* [Assignment]:
Whenever a line in the data holds the string "wall", copy that line.

* [Source material]:
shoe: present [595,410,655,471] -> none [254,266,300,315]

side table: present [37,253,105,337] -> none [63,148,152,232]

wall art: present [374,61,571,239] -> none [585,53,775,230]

---

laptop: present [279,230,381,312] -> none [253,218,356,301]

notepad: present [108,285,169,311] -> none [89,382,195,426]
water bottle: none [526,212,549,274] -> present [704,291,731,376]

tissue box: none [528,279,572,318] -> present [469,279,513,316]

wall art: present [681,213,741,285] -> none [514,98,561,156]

* [Exercise result]:
wall art: present [374,61,571,239] -> none [585,53,775,230]
wall art: present [681,213,741,285] -> none [514,98,561,156]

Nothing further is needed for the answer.